Advantages of Deep Ensembles

Aspect	Single Model	Deep Ensemble
Uncertainty quantification	None	Built-in
Robustness	Prone to overfitting	More robust
Calibration	Often overconfident	Better calibrated
Performance	Single optimum	Multiple optima aggregated
Interpretability	Black box	Disagreement = uncertainty
Scalability	N/A	Embarrassingly parallel

Comparison with Other Methods

vs. Bayesian Neural Networks (BNN)

BNN:
+ Principled uncertainty from posterior
- Difficult to train
- Expensive inference
- Requires approximations (VI, MCMC)

Deep Ensembles:
+ Simple to implement
+ Parallel training
+ Often better calibration
- Requires M forward passes
- No posterior interpretation

vs. MC Dropout

MC Dropout:
+ Single model, multiple passes
+ Memory efficient
- Underestimates uncertainty
- Depends on dropout rate

Deep Ensembles:
+ Better uncertainty estimates
+ More diverse predictions
- More memory (M models)
- More training time

vs.

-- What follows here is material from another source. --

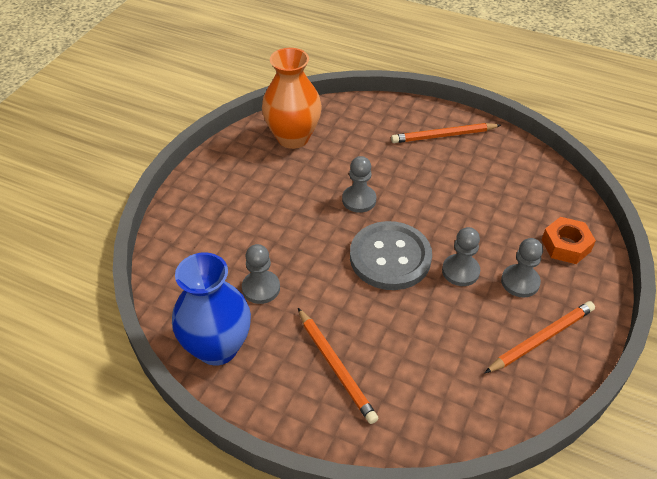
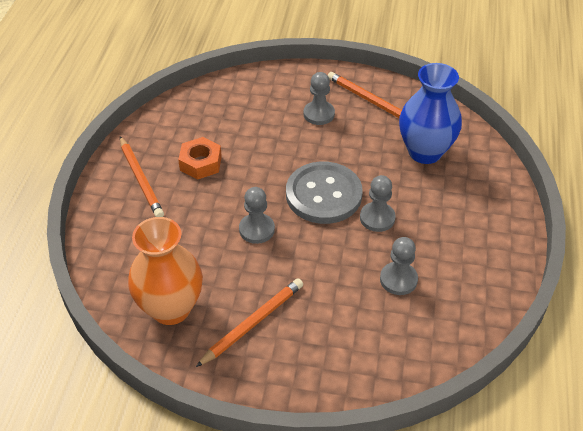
camera: 105 degrees left, 0 degrees up
blue vase [172,252,251,366] -> blue vase moved to [399,63,462,164]
orange pencil [298,308,379,424] -> orange pencil moved to [196,278,303,367]
grey pawn [442,227,480,286] -> grey pawn moved to [360,175,396,232]
orange nut [542,217,596,264] -> orange nut moved to [178,137,222,180]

Single Model with Softmax Calibration

Softmax Calibration:
+ Single model
+ Post-hoc calibration
- Only classification
- Limited uncertainty types

Deep Ensembles:
+ Works for regression
+ Epistemic/Aleatoric split
- Higher computational cost

Production Considerations

Inference Pipeline:
├── Data Collection (Bybit WebSocket)
│   └── Real-time OHLCV + order book updates
├── Feature Computation
│   └── Rolling window calculations
├── Ensemble Inference
│   ├── Parallel forward pass (M models)
│   ├── Aggregation (mean, std)
│   └── Uncertainty decomposition
├── Signal Generation
│   ├── Confidence filtering
│   └── Position sizing
└── Order Execution
    └── Risk management integration

Latency Budget:
├── Data collection: ~10ms (WebSocket)
├── Feature computation: ~5ms
├── Ensemble inference: ~20ms (parallel, GPU)
├── Signal generation: ~2ms
└── Total: ~40ms (excluding execution)

Directory Structure

326_deep_ensembles_trading/
├── README.md                    # This file
├── README.ru.md                 # Russian translation
├── readme.simple.md             # Beginner-friendly explanation
├── readme.simple.ru.md          # Russian beginner version
├── python/                      # Python implementation
│   ├── requirements.txt         # Python dependencies
│   ├── deep_ensemble.py         # Core ensemble model
│   ├── data_fetcher.py          # Bybit data fetching & feature engineering
│   ├── strategy.py              # Trading strategy with uncertainty
│   ├── backtest.py              # Backtesting framework
│   └── example.py               # Complete example
└── rust_deep_ensembles/         # Rust implementation
    ├── Cargo.toml
    ├── src/
    │   ├── lib.rs               # Library entry point
    │   ├── api/                 # Bybit API client
    │   ├── ensemble/            # Deep Ensemble implementation
    │   ├── features/            # Feature engineering
    │   ├── strategy/            # Trading strategy
    │   └── backtest/            # Backtesting engine
    └── examples/
        ├── fetch_data.rs
        ├── train_ensemble.rs
        ├── backtest.rs
        └── live_signals.rs

References

Simple and Scalable Predictive Uncertainty Estimation using Deep Ensembles (Lakshminarayanan et al., 2017)
- https://arxiv.org/abs/1612.01474
Deep Ensembles: A Loss Landscape Perspective (Fort et al., 2019)
- https://arxiv.org/abs/1912.02757
Uncertainty Quantification in Deep Learning (Abdar et al., 2021)
- https://arxiv.org/abs/2011.06225
Can You Trust Your Model’s Uncertainty? (Ovadia et al., 2019)
- https://arxiv.org/abs/1906.02530
Hyperparameter Ensembles (Wenzel et al., 2020)
- https://arxiv.org/abs/2006.13570

Difficulty Level

Intermediate - Requires understanding of:

Neural network training
Probability distributions (Gaussian)
Uncertainty quantification basics
Trading fundamentals

Disclaimer

This chapter is for educational purposes only. Cryptocurrency trading involves substantial risk. The strategies described here have not been validated in live trading and should be thoroughly tested before any real-world application. Past performance does not guarantee future results.